Compared with a similar poll three months earlier, the latest survey "generally painted a picture of increased credit restraint, with agencies and branches of foreign banks reporting more tightening than domestic banks," the central bank reported this week."The pullback was least evident in consumer and home mortgage lending and was clearest in commercial real estate lending, a category for which a large majority of respondents continued to raise their credit standards," it said.
The October survey of senior loan officers at 60 large banks comes as Bush administration officials are showing growing concern that a shortage of credit is deepening the economic downturn.
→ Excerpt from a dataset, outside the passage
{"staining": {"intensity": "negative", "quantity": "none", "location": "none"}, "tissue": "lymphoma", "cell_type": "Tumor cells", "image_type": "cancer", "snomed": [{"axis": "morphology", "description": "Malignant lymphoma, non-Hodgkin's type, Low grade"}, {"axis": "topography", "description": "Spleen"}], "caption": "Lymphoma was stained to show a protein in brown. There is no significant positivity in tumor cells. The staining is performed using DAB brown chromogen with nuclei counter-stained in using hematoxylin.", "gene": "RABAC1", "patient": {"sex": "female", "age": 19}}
Financial institutions and some borrowers have complained for months that bank and savings and loan examiners have overreacted to the thrift crisis by discouraging even sound loans. The regulators, however, say they are only urging prudence in response to the weaker economy.
President Bush met with top administration officials on the situation last week. Chief of staff John Sununu, Commerce Secretary Robert Mosbacher and budget director Richard Darman reportedly said the examiners should ease up, while Treasury Secretary Nicholas Brady and Fed Chairman Alan Greenspan argued that the closer scrutiny of lending is appropriate.
"There perhaps have been some regulators that have been overzealous at times," said Michael Boskin, Bush's chief economic adviser.
"We need to make sure they are prudent and do enforce the safety requirements . . . but I think it is likely the case that some, seeing the S&L situation, have perhaps inadvertently overreacted," Boskin said when asked about Monday's survey at a National Press Club lunch.
He added that some banks have been forced to make fewer loans in response to stricter capital standards taking effect Jan. 1 under an international accord.
Banks that cannot raise additional capital have little choice but to restrict the number of new loans they make while they build their capital gradually by retaining earnings.
Nearly two-thirds of the respondents in the Fed poll reported tightening lending standards for commercial real estate loans, while almost half of the respondents had tightened lending standards for non-real estate commercial and industrial loans to large corporations.
They most often cited "a deterioration in the economic outlook" and "problems specific to individual industries" for the greater restraint, the report said. About one-fifth of the banks surveyed said their capital position restricted new lending, while two-thirds said it had no effect.
"Home mortgage lending remained relatively favored," the Federal Reserve said. But it noted that more U.S. banks, particularly in the Northeast, are reporting tighter standards even for those loans.
About one in four of the banks said they were either requiring a higher down payment on home mortgages or had raised the household income needed to qualify for a loan.
"In sum, the results of this lending practices survey suggest that a deterioration in the general economic outlook since summer has prompted a sizable share of domestic respondents to tighten credit standards more," the central bank said.
In addition to scrutinizing borrowers more closely, about half the banks said they had raised their loan fees and charged a bigger spread over base interest rates. Between one-third and one-half are requiring better collateral.